*Aim of the task*: Could you return all of the entries below exactly, minus the pictures?

═════ Study material

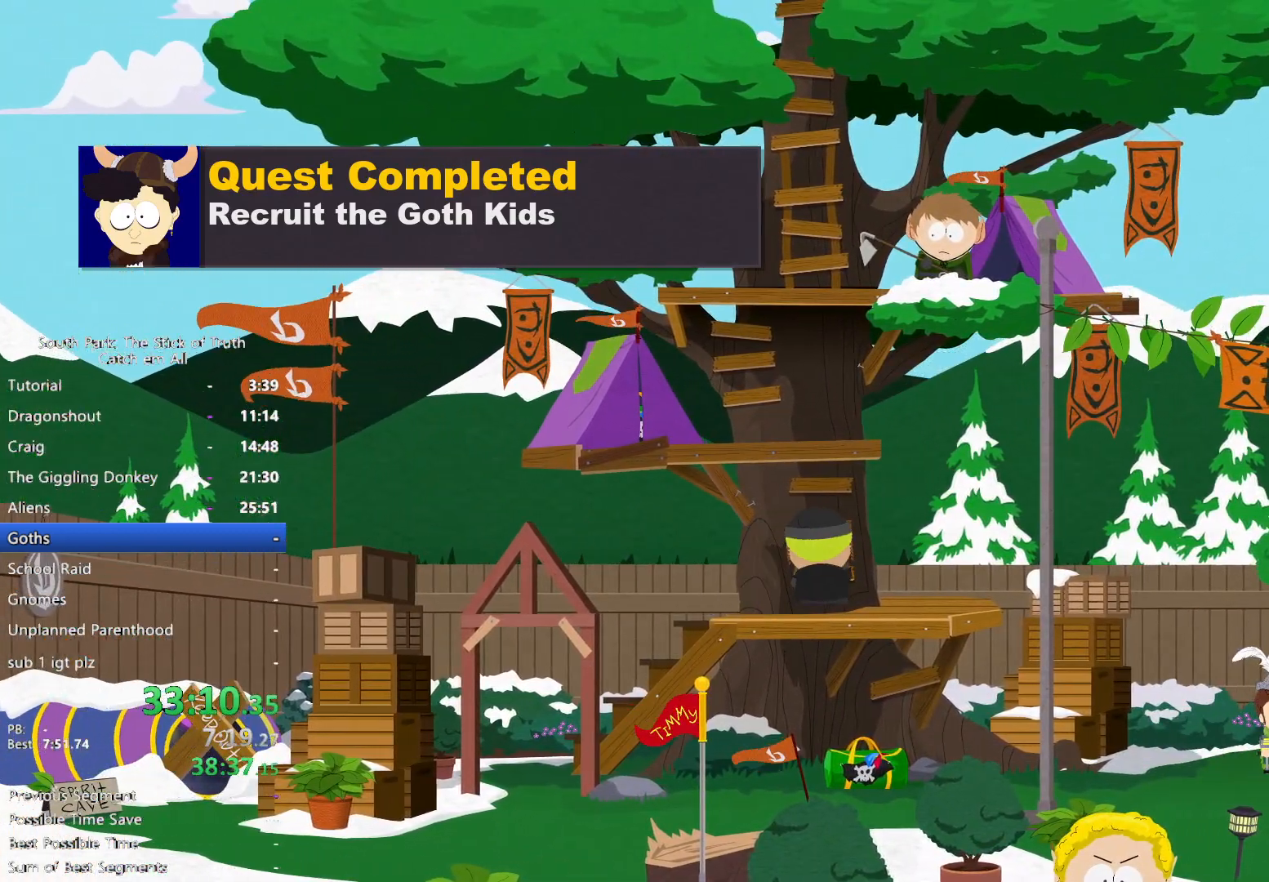
{"dt_ms": 500, "buttons": ["B"], "left_stick": "up-left", "right_stick": "center", "button_events": []}
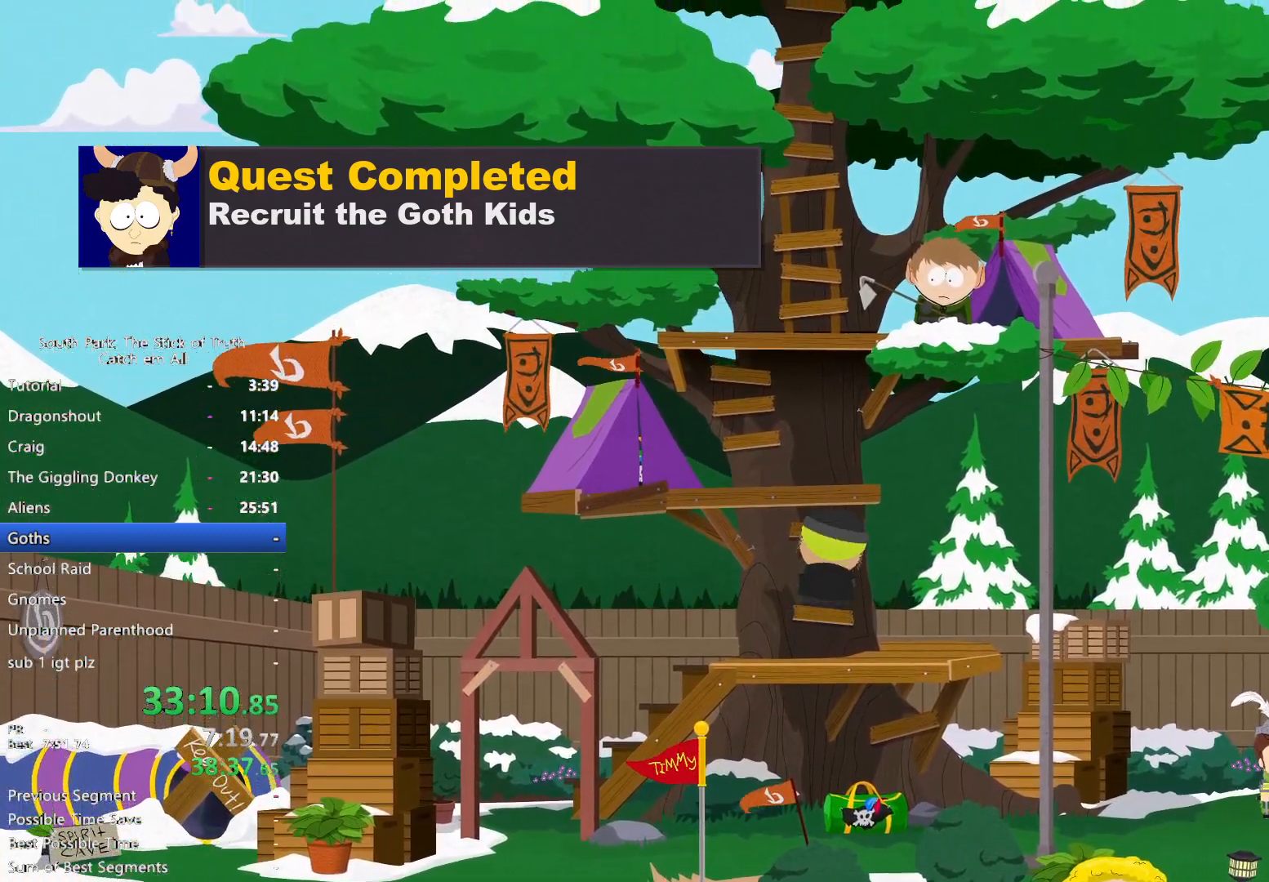
{"dt_ms": 1000, "buttons": ["B"], "left_stick": "up-left", "right_stick": "center"}
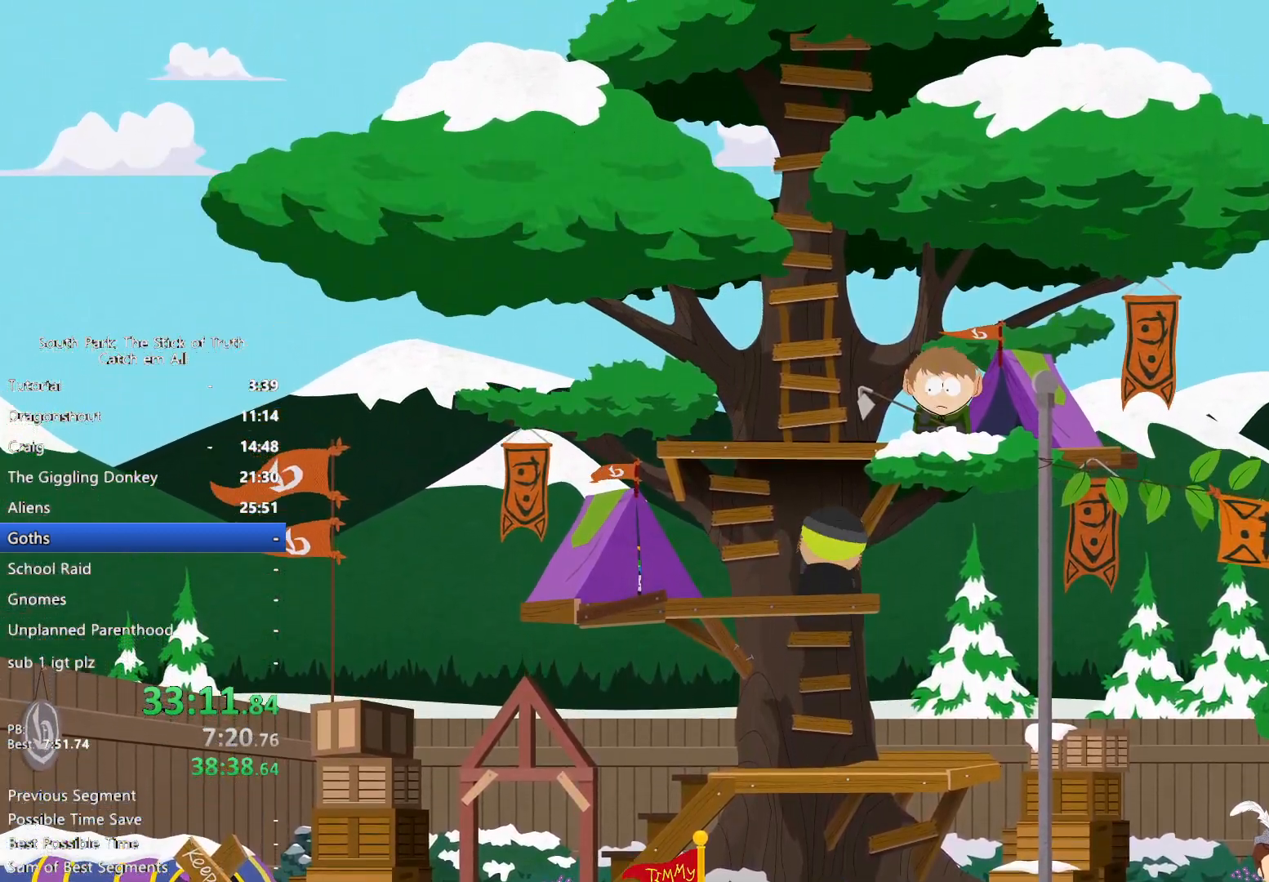
{"dt_ms": 500, "buttons": ["B"], "left_stick": "up", "right_stick": "center", "button_events": []}
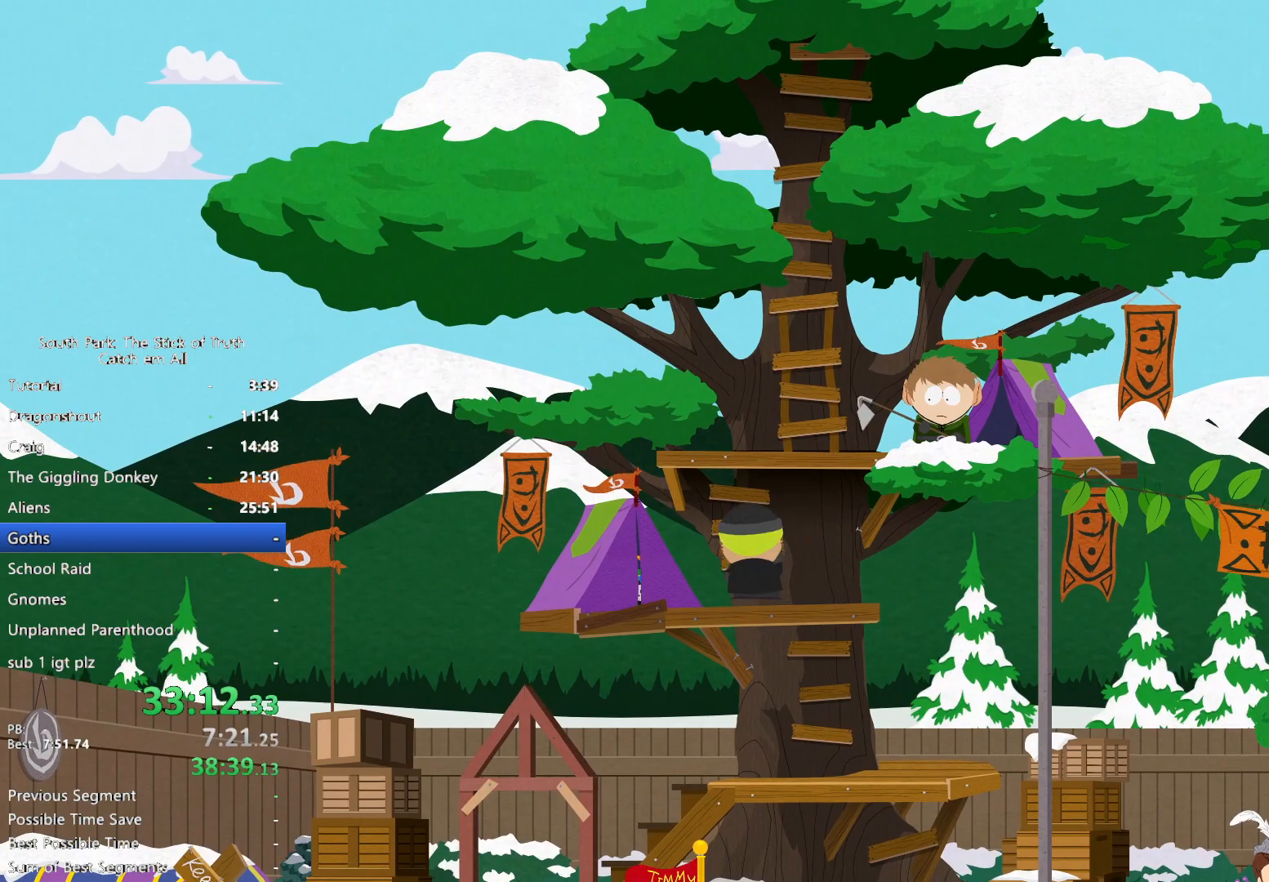
{"dt_ms": 500, "buttons": ["B"], "left_stick": "up-right", "right_stick": "center", "button_events": []}
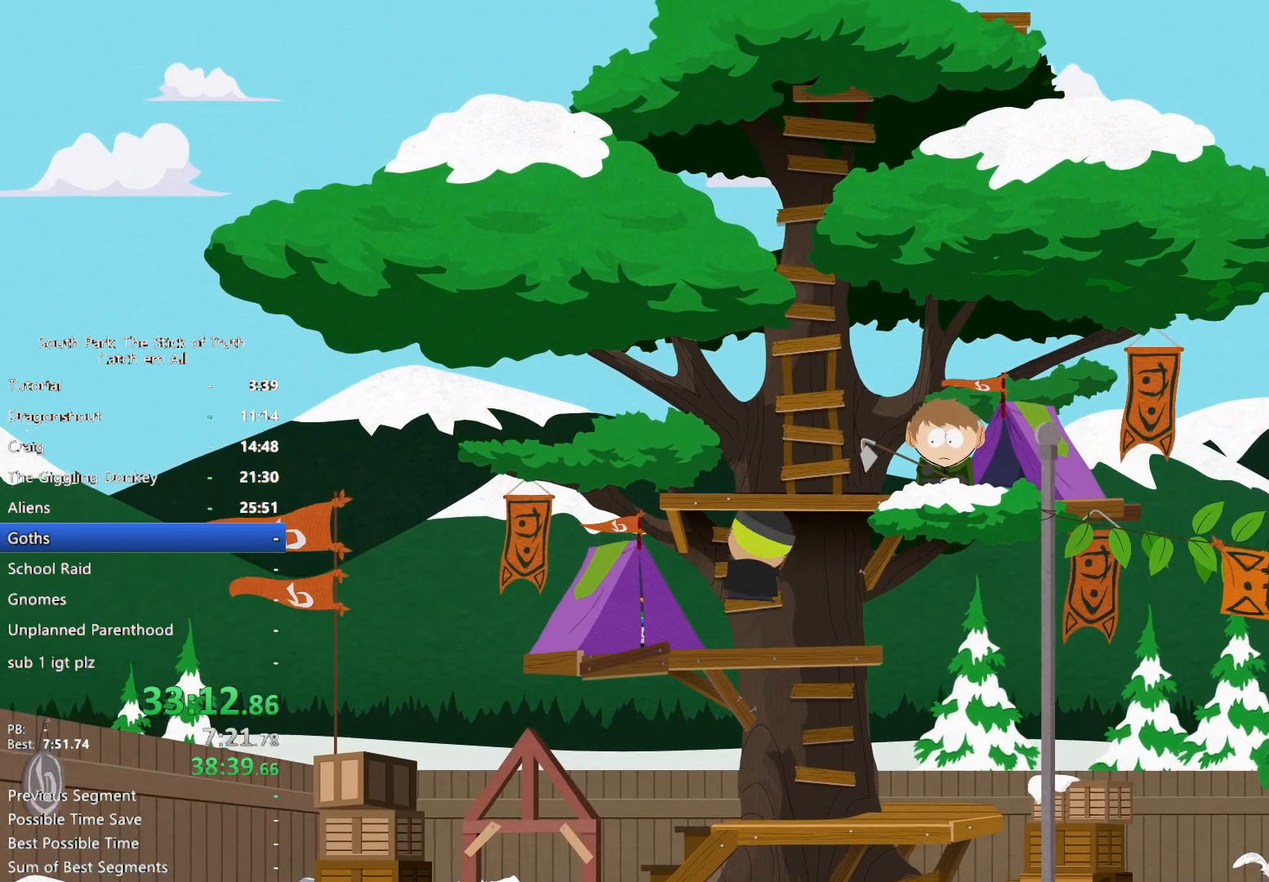
{"dt_ms": 500, "buttons": ["B"], "left_stick": "up-right", "right_stick": "center", "button_events": []}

══════════

*Answer box*:
{"dt_ms": 500, "buttons": ["B"], "left_stick": "up-left", "right_stick": "center", "button_events": []}
{"dt_ms": 1000, "buttons": ["B"], "left_stick": "up-left", "right_stick": "center"}
{"dt_ms": 500, "buttons": ["B"], "left_stick": "up", "right_stick": "center", "button_events": []}
{"dt_ms": 500, "buttons": ["B"], "left_stick": "up-right", "right_stick": "center", "button_events": []}
{"dt_ms": 500, "buttons": ["B"], "left_stick": "up-right", "right_stick": "center", "button_events": []}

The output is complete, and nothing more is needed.